*** Text ***

Customs and Excise Amendment Bill (No 3)

Government Bill

186—2

Contents

Transitional provisions


The Parliament of New Zealand enacts as follows:

1 Title
  • This Act is the Customs and Excise Amendment Act (No 3) 2007.

2 Commencement
  • (1) Sections 3, 7, and 9 come into force on the day after the date on which this Act receives the Royal assent.

    (2) Sections 3A, 6A, 6B, 16A, and 18A come into force on 1 August 2008.

    (3) This The rest of this Act comes into force on a day to be appointed by the Governor-General by Order in Council, and 1 or more orders may be made bringing different provisions into force on different dates.

Part 1
Amendments to principal Act

3 Principal Act amended
  • This Act amends the Customs and Excise Act 1996.

3A Customs controlled areas
  • Section 10 is amended by omitting section 12(4) and substituting sections 12(4) and 68A.

4 Craft arriving at place other than nominated Customs place
  • Section 25 is amended by repealing subsection (1) and substituting the following subsections:

    • (1) Nothing in section 24 applies to a craft—

      • (a) that is required or compelled to berth, land, anchor, or otherwise arrive at a place other than a Customs place, nominated in accordance with section 21(1)(a), if this arrival—

        • (i) is required by any statutory or other requirement relating to navigation; or

        • (ii) is compelled by accident, stress of weather, or other necessity; or

      • (b) that is authorised to berth, land, anchor, or otherwise arrive at a place other than a Customs place by the Chief Executive.

    • (1A) An authorisation given under subsection (1)(b) may be granted subject to any conditions the Chief Executive considers appropriate (for example, conditions about the passengers and goods that may be carried on the craft).

*** Dataset content ***

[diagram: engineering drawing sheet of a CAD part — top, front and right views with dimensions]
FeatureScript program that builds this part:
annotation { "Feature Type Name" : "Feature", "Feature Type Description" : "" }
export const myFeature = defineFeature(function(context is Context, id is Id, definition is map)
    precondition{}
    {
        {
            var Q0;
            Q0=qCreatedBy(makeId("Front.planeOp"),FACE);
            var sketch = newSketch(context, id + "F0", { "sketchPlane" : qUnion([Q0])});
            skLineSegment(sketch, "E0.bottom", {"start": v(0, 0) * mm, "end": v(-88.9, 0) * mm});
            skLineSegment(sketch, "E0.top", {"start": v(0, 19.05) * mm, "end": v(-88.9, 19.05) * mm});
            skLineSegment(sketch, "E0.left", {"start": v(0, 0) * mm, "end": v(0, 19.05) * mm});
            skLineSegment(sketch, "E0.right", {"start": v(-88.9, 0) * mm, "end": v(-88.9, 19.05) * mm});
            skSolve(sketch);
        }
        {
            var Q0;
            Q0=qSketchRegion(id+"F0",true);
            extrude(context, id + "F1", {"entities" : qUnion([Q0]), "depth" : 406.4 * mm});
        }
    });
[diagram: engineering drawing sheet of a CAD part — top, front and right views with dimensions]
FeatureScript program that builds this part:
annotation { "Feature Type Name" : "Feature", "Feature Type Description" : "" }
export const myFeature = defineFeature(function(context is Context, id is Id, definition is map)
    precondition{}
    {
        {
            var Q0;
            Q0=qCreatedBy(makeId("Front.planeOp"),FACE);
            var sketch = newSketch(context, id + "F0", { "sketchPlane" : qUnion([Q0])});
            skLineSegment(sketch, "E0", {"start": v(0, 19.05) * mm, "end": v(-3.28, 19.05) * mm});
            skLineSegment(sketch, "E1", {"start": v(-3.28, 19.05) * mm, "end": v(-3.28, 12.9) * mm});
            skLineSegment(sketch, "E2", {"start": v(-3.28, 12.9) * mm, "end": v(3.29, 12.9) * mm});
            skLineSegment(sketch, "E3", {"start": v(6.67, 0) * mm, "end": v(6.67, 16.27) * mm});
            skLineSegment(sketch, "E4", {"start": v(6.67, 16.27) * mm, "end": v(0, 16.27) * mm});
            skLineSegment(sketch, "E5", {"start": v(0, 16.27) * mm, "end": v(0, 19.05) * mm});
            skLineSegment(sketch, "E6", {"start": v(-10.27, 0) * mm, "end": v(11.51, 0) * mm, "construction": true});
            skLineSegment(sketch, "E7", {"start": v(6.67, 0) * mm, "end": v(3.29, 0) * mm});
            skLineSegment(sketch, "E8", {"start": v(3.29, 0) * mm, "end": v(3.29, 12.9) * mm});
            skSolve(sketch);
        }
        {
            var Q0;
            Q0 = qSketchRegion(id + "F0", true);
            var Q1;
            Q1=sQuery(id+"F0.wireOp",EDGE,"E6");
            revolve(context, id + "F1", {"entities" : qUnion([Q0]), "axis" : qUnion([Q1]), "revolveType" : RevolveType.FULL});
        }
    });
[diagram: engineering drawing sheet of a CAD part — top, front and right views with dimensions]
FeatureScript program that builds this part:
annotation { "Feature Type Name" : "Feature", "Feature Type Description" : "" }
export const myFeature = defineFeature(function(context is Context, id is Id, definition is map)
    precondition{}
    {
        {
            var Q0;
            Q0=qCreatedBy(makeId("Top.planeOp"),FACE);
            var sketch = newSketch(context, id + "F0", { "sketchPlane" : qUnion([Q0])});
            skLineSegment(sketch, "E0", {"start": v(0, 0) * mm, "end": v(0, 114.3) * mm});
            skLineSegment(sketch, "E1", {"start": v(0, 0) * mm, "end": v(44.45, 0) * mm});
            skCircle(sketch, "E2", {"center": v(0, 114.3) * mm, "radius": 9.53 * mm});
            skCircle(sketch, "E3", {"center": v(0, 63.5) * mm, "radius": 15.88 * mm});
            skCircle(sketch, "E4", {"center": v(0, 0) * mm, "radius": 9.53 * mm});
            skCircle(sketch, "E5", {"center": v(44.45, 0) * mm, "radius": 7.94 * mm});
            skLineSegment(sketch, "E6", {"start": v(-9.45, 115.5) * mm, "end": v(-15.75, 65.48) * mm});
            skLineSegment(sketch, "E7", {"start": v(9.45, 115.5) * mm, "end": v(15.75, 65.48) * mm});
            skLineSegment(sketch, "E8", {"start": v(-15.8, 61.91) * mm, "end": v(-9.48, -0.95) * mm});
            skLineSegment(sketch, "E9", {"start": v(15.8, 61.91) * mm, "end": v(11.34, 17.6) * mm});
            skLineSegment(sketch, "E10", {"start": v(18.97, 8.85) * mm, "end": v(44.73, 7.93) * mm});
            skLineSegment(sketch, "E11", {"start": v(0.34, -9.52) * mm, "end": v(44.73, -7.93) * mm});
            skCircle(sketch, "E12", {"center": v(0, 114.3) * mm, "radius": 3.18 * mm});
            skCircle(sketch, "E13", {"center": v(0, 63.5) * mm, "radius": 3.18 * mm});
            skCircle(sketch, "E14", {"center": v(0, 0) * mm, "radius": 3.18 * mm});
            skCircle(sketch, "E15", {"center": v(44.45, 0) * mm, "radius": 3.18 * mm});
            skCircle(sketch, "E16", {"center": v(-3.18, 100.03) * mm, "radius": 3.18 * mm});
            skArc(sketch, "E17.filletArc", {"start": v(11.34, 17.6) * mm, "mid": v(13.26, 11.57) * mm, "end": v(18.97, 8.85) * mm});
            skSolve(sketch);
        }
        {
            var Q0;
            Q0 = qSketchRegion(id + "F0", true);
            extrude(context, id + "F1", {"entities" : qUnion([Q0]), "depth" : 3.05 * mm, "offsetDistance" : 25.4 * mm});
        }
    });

***

**Given task:** Condense the provision in the bill that begins "Nothing in section 24 applies to a craft" into a brief list, preserving its main facts. Rely solely on the bill when responding.

**Task output:**
Section 24 does not apply to a craft that:
- is required or compelled to berth, land, anchor, or otherwise arrive at a place other than the Customs place nominated under section 21(1)(a), where the arrival is either required by a statutory or other navigation requirement or compelled by accident, stress of weather, or other necessity; or
- is authorized by the Chief Executive to arrive at a place other than a Customs place.